§ Your assignment: Reproduce each line from the records that holds "shared".

§ Exercise data:
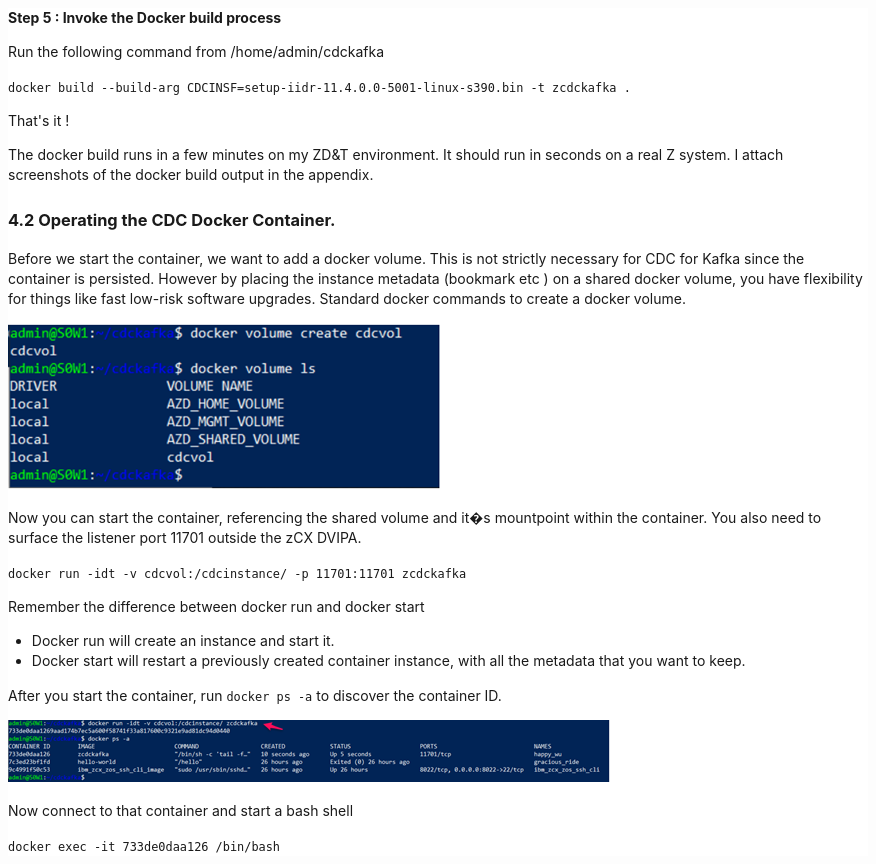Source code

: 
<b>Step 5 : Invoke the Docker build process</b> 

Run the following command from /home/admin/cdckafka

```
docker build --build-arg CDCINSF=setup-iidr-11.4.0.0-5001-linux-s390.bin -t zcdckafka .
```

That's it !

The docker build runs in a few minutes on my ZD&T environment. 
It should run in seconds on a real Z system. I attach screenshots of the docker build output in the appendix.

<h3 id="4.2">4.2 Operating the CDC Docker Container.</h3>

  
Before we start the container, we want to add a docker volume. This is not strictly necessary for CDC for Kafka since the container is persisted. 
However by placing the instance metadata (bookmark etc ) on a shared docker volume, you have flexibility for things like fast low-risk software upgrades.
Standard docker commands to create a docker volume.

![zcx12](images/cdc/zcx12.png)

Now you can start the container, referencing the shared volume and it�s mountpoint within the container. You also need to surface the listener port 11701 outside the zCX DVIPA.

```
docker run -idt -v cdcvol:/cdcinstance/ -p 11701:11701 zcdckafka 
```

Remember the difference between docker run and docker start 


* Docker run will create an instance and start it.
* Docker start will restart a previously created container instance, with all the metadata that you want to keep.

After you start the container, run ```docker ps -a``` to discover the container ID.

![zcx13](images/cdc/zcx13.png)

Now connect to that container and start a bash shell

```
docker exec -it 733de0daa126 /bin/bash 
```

§ Your response:
However by placing the instance metadata (bookmark etc ) on a shared docker volume, you have flexibility for things like fast low-risk software upgrades.
Now you can start the container, referencing the shared volume and it�s mountpoint within the container. You also need to surface the listener port 11701 outside the zCX DVIPA.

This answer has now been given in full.